▶ **To do**:
Could you give the data below again exactly, apart from the pictures?
--- Excerpted records ---
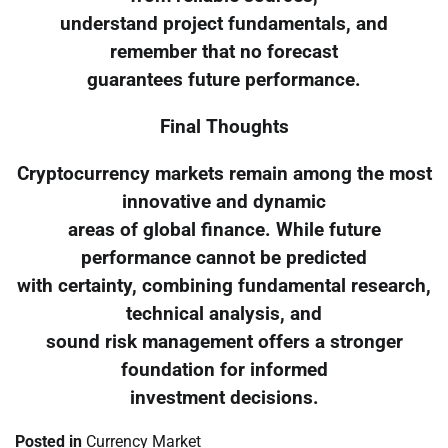
understand project fundamentals, and
remember that no forecast
guarantees future performance.
Final Thoughts
Cryptocurrency markets remain among the most
innovative and dynamic
areas of global finance. While future
performance cannot be predicted
with certainty, combining fundamental research,
technical analysis, and
sound risk management offers a stronger
foundation for informed
investment decisions.
Posted in
Currency Market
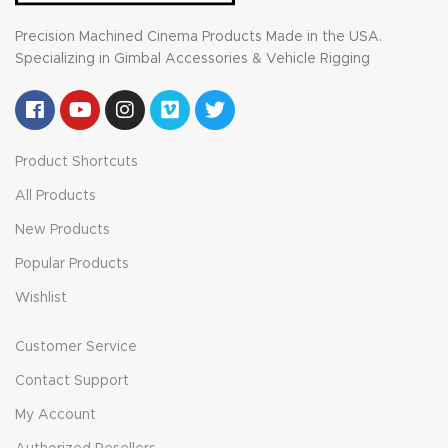
Precision Machined Cinema Products Made in the USA.
Specializing in Gimbal Accessories & Vehicle Rigging
Product Shortcuts
All Products
New Products
Popular Products
Wishlist
Customer Service
Contact Support
My Account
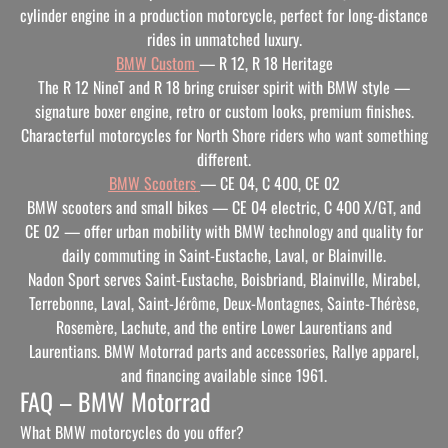
cylinder engine in a production motorcycle, perfect for long-distance
rides in unmatched luxury.
BMW Custom
— R 12, R 18 Heritage
The R 12 NineT and R 18 bring cruiser spirit with BMW style —
signature boxer engine, retro or custom looks, premium finishes.
Characterful motorcycles for North Shore riders who want something
different.
BMW Scooters
— CE 04, C 400, CE 02
BMW scooters and small bikes — CE 04 electric, C 400 X/GT, and
CE 02 — offer urban mobility with BMW technology and quality for
daily commuting in Saint-Eustache, Laval, or Blainville.
Nadon Sport serves Saint-Eustache, Boisbriand, Blainville, Mirabel,
Terrebonne, Laval, Saint-Jérôme, Deux-Montagnes, Sainte-Thérèse,
Rosemère, Lachute, and the entire Lower Laurentians and
Laurentians. BMW Motorrad parts and accessories, Rallye apparel,
and financing available since 1961.
FAQ – BMW Motorrad
What BMW motorcycles do you offer?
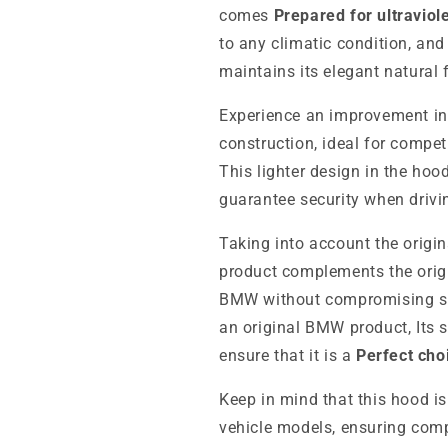
comes
Prepared for ultraviol
to any climatic condition, an
maintains its elegant natural f
Experience an improvement i
construction, ideal for compe
This lighter design in the hoo
guarantee security when drivi
Taking into account the origina
product complements the origi
BMW without compromising saf
an original BMW product,
Its 
ensure that it is a
Perfect cho
Keep in mind that this hood is
vehicle models, ensuring compa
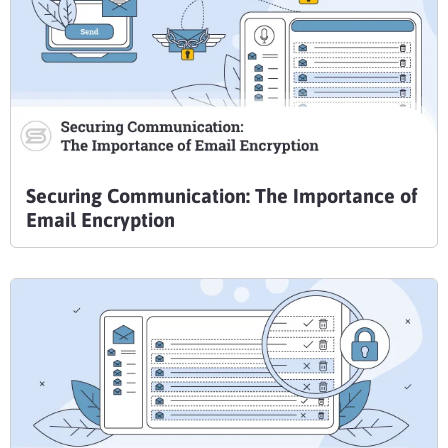
Securing Communication: The Importance of
Email Encryption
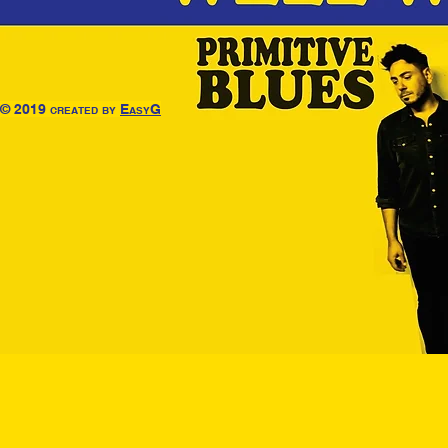
© 2019 created by
EasyG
---
▶ **Completed exercise**:
understand project fundamentals, and
remember that no forecast
guarantees future performance.
Final Thoughts
Cryptocurrency markets remain among the most
innovative and dynamic
areas of global finance. While future
performance cannot be predicted
with certainty, combining fundamental research,
technical analysis, and
sound risk management offers a stronger
foundation for informed
investment decisions.
Posted in
Currency Market
Precision Machined Cinema Products Made in the USA.
Specializing in Gimbal Accessories & Vehicle Rigging
Product Shortcuts
All Products
New Products
Popular Products
Wishlist
Customer Service
Contact Support
My Account
cylinder engine in a production motorcycle, perfect for long-distance
rides in unmatched luxury.
BMW Custom
— R 12, R 18 Heritage
The R 12 NineT and R 18 bring cruiser spirit with BMW style —
signature boxer engine, retro or custom looks, premium finishes.
Characterful motorcycles for North Shore riders who want something
different.
BMW Scooters
— CE 04, C 400, CE 02
BMW scooters and small bikes — CE 04 electric, C 400 X/GT, and
CE 02 — offer urban mobility with BMW technology and quality for
daily commuting in Saint-Eustache, Laval, or Blainville.
Nadon Sport serves Saint-Eustache, Boisbriand, Blainville, Mirabel,
Terrebonne, Laval, Saint-Jérôme, Deux-Montagnes, Sainte-Thérèse,
Rosemère, Lachute, and the entire Lower Laurentians and
Laurentians. BMW Motorrad parts and accessories, Rallye apparel,
and financing available since 1961.
FAQ – BMW Motorrad
What BMW motorcycles do you offer?
comes
Prepared for ultraviol
to any climatic condition, an
maintains its elegant natural f
Experience an improvement i
construction, ideal for compe
This lighter design in the hoo
guarantee security when drivi
Taking into account the origina
product complements the origi
BMW without compromising saf
an original BMW product,
Its 
ensure that it is a
Perfect cho
Keep in mind that this hood is
vehicle models, ensuring compa
Securing Communication: The Importance of
Email Encryption
© 2019 created by
EasyG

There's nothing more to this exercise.